Entries from a dataset:
-- START --

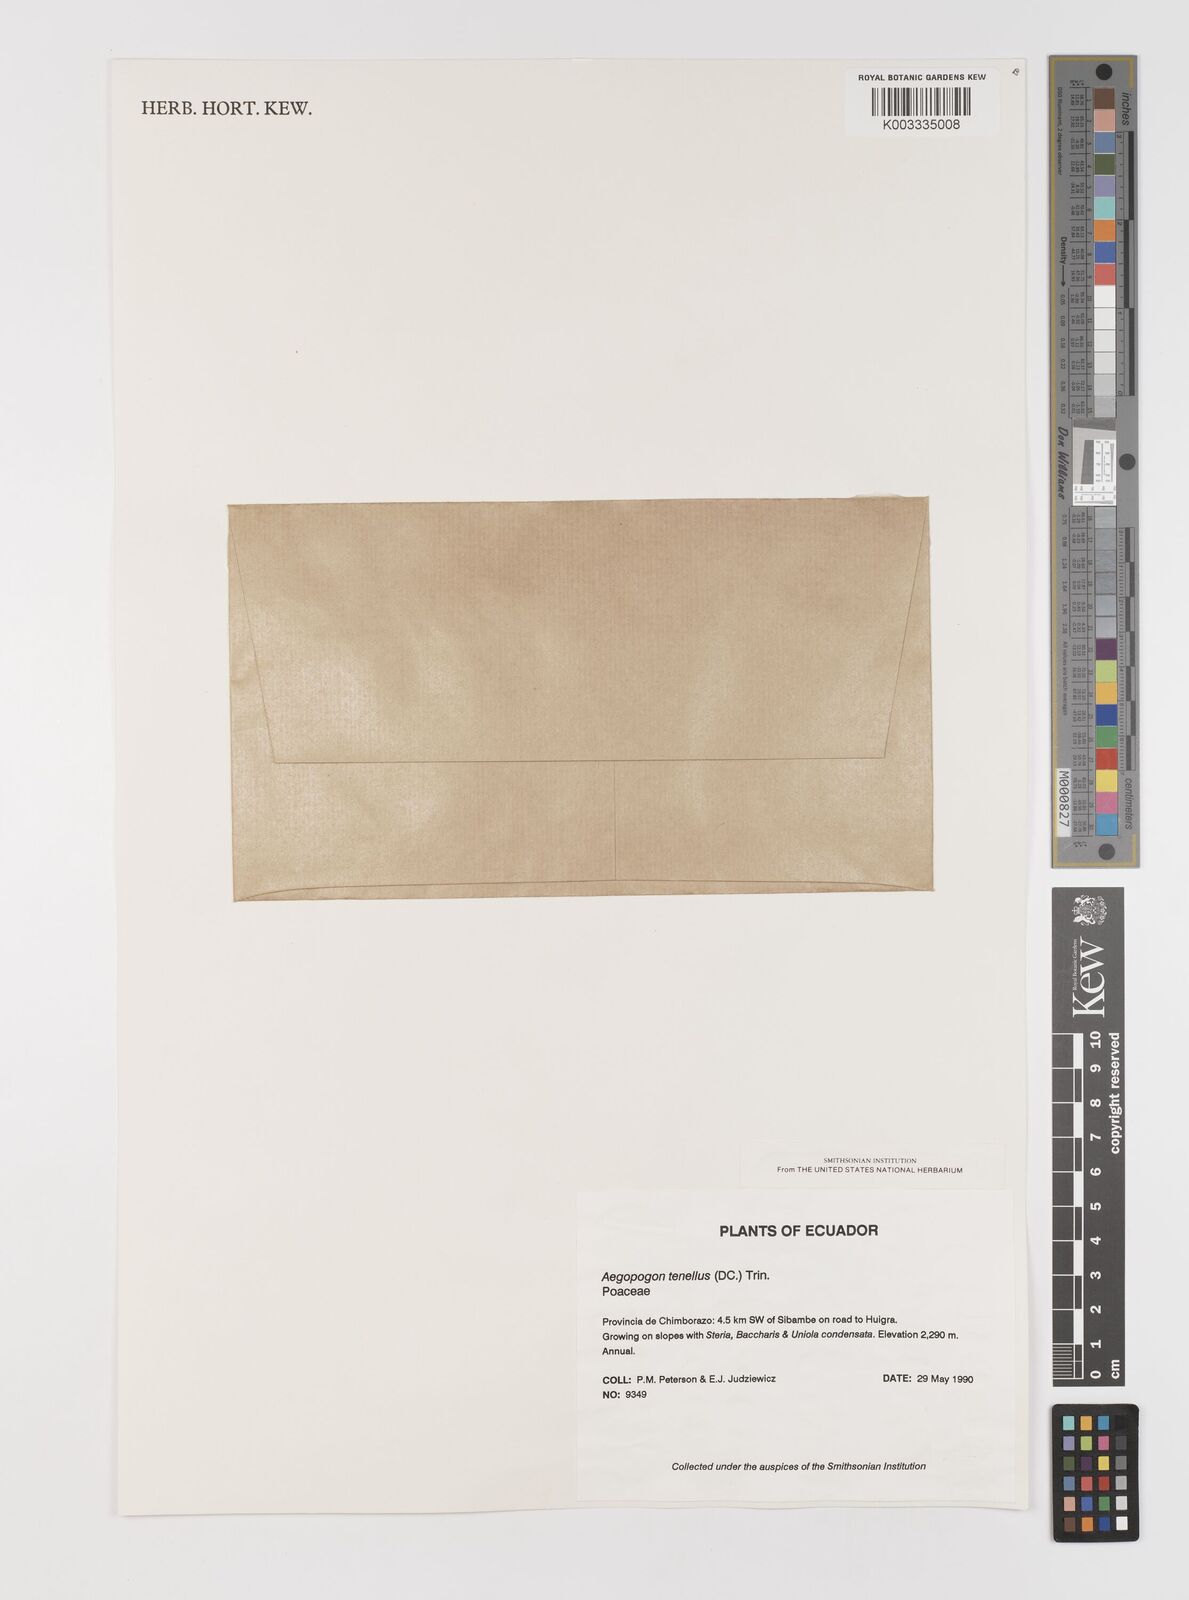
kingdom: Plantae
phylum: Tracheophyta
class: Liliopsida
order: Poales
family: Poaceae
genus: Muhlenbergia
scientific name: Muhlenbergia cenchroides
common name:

-- END --

Reproduce the lines above verbatim, omitting the image.

Written response:
kingdom: Plantae
phylum: Tracheophyta
class: Liliopsida
order: Poales
family: Poaceae
genus: Muhlenbergia
scientific name: Muhlenbergia cenchroides
common name:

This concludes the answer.